▶ _Entries shown_
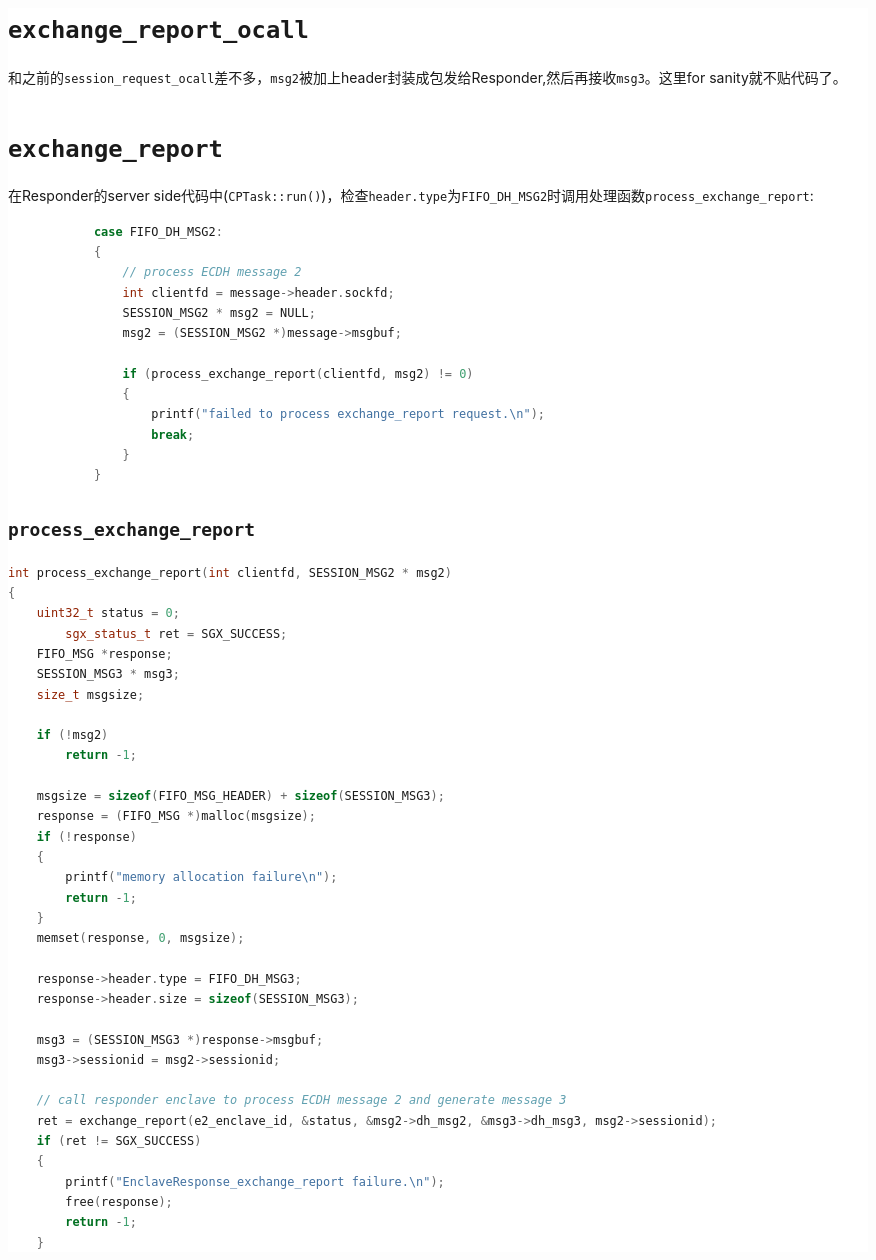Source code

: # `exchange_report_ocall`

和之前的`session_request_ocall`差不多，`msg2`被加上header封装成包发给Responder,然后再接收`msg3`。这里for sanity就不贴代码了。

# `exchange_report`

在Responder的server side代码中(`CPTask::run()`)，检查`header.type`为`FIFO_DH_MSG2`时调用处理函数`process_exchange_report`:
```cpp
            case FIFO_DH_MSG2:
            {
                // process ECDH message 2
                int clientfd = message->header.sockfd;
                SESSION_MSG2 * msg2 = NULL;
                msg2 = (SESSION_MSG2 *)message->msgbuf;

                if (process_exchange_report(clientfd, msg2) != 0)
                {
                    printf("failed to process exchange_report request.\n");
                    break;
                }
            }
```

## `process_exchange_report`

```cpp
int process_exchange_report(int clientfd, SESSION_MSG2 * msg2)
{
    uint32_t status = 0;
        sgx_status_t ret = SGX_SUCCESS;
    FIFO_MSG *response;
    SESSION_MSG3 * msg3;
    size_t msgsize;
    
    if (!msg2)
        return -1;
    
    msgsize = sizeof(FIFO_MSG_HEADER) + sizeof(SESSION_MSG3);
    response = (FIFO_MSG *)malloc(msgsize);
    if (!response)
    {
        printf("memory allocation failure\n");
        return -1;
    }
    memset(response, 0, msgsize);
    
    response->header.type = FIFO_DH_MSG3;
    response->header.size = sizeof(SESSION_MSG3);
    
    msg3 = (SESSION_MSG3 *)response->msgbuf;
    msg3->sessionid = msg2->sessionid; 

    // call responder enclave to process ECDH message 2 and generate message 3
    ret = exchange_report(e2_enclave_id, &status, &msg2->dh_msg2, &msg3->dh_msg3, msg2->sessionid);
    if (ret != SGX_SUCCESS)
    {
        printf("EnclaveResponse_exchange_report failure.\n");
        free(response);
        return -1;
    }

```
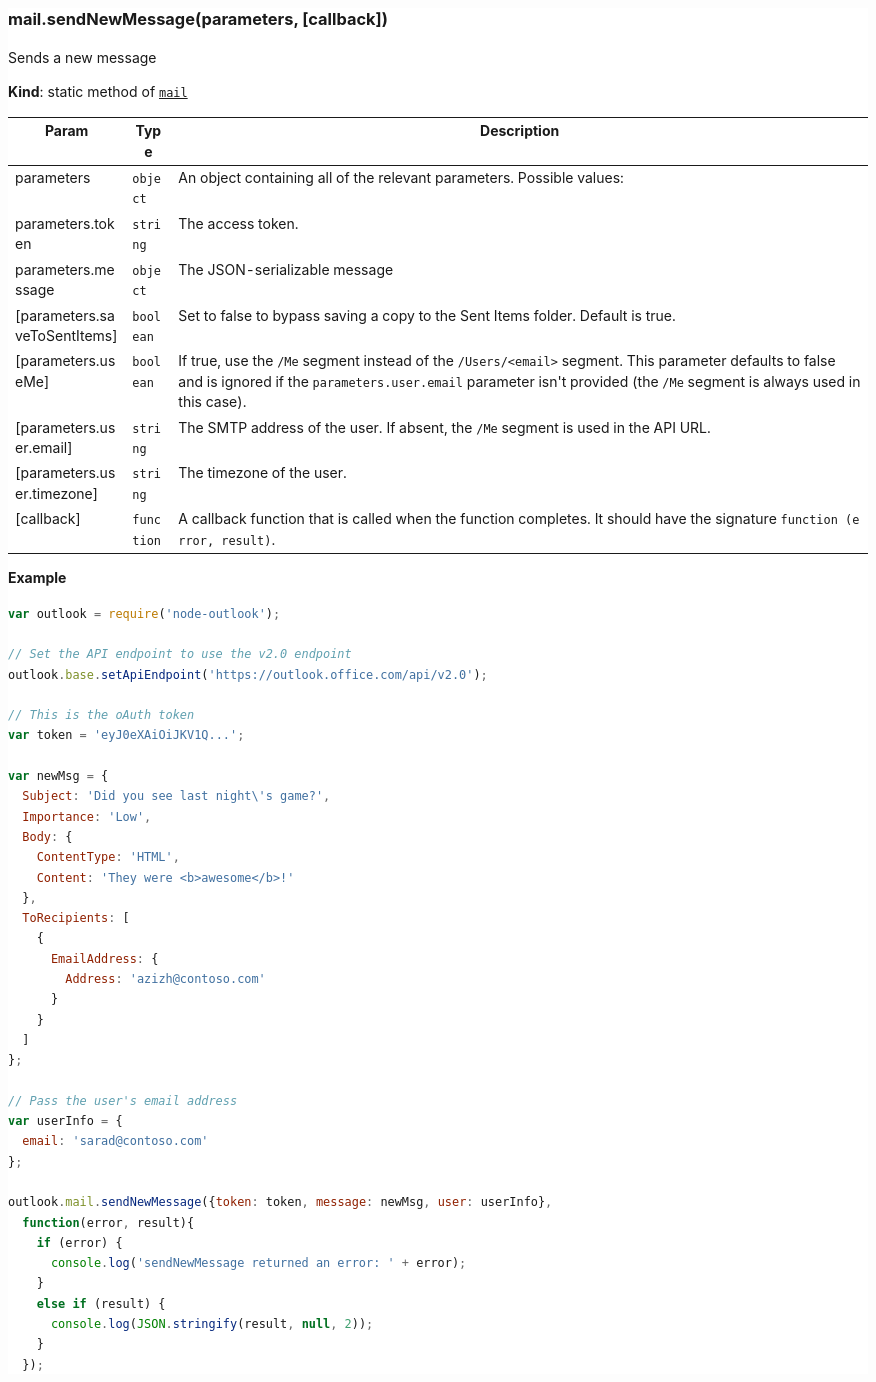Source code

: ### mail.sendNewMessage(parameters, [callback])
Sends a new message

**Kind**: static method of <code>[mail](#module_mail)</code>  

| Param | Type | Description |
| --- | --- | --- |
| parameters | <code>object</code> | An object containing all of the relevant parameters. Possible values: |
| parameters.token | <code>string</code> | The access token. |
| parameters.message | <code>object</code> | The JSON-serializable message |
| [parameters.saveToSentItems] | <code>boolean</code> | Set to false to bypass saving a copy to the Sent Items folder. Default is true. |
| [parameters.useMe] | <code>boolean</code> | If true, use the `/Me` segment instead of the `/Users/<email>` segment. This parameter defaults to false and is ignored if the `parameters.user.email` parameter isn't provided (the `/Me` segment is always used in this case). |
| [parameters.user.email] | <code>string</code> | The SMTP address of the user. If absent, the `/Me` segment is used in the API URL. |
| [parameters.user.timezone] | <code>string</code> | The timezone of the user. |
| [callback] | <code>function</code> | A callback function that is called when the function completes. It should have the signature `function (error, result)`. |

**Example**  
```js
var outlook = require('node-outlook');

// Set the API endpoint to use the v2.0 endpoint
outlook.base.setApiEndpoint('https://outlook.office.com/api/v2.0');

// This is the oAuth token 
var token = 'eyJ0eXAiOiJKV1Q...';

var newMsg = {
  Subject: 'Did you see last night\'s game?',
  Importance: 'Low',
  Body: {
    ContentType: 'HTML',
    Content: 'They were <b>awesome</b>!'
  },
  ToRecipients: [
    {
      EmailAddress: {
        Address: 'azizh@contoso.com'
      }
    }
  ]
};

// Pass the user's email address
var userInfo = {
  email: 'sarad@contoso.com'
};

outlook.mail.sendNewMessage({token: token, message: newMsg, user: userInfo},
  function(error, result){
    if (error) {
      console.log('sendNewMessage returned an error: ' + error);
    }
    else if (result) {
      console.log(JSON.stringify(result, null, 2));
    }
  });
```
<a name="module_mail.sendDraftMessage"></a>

▶ _Task_
Tell me how many lines in the records above include the word "sessionid"; the number is all that is needed.

▶ _Your solution_
2